Words That History Will Remember

The War Illustrated, Volume 1, No. 2, Page 60, September 23, 1939.

A Record of the Declarations and Solemn Statements of the World's Leaders.

(Continued from page 28)

Friday, Sept. 1

Hitler in a speech to the Reichstag:

“I am determined to solve (1) the Danzig question, (2) the question of the Corridor, and (3) to see to it that a change is made in the relationship between Germany and Poland that shall ensure a peaceful co-existence. In this I am resolved to continue the fight until either the present Polish Government is willing to bring about this change or until another Polish Government is ready to do so. ...”

“When statesmen in the West declare that this affects their interests, I can only regret such declaration. It cannot for a moment make me hesitate to fulfil my duty.”

“Germany has no interests in the West, and our Western Wall is for all time the frontier of the Reich on the West. Moreover, we have no aims of any kind there in the future. This attitude on the part of the Reich will not change. ...”

“I will not war against women and children. I have ordered my Air Force to restrict itself to attacks on military objectives. If, however, the enemy thinks he can from that draw carte blanche on his side to fight by the other methods, he will receive an answer that will deprive him of hearing and sight.”

“This night for the first time Polish regular soldiers fired on our own territory. And from now on, bombs will be met with bombs. Whoever fights with poison gas will be fought with poison gas. Whoever departs from the rules of humane warfare can only expect that we shall do the same.”

— Exercise data —
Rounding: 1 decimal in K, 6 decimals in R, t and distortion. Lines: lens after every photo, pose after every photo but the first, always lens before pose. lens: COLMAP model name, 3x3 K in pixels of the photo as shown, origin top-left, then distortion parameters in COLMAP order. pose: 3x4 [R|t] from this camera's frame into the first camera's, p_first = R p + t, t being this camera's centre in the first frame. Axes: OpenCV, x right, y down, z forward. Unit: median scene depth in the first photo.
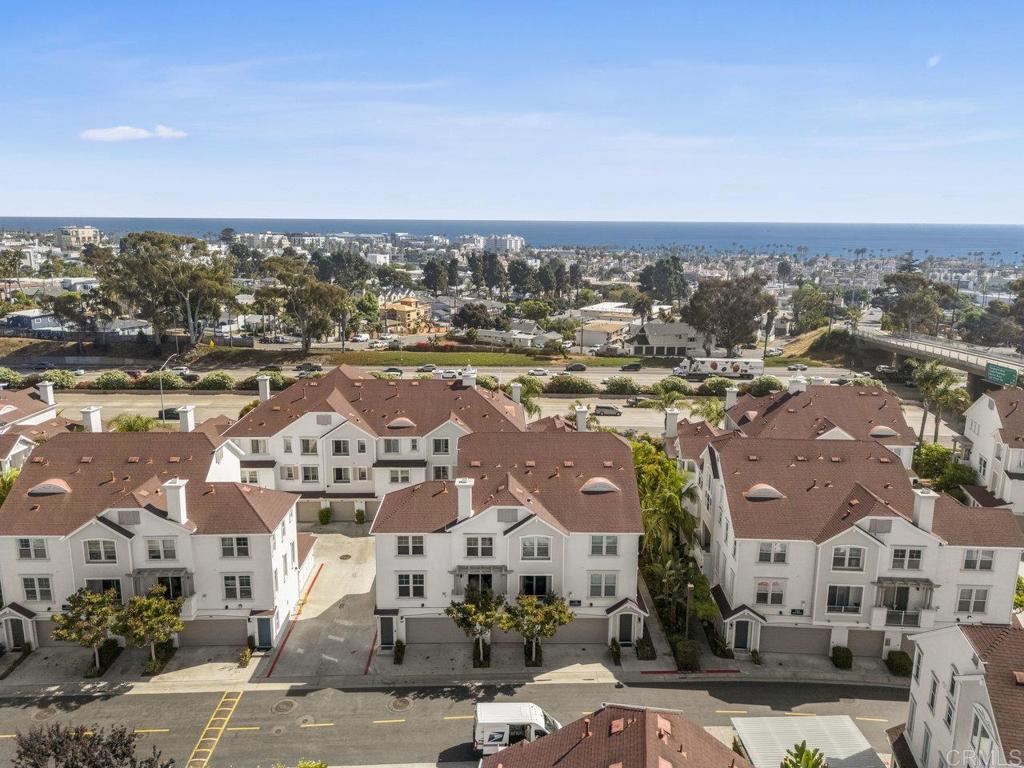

— Problem —
Please answer these questions using the text on Hitler's Reichstag speech:
(a) What three matters does Hitler say he is determined to solve?
(b) What has he ordered his Air Force to restrict itself to?
(c) Who does he say fired on German territory that night for the first time?

— Result —
(a) The Danzig question, the question of the Corridor, and a change in the relationship between Germany and Poland that would ensure a peaceful co-existence.
(b) Attacks on military objectives.
(c) Polish regular soldiers.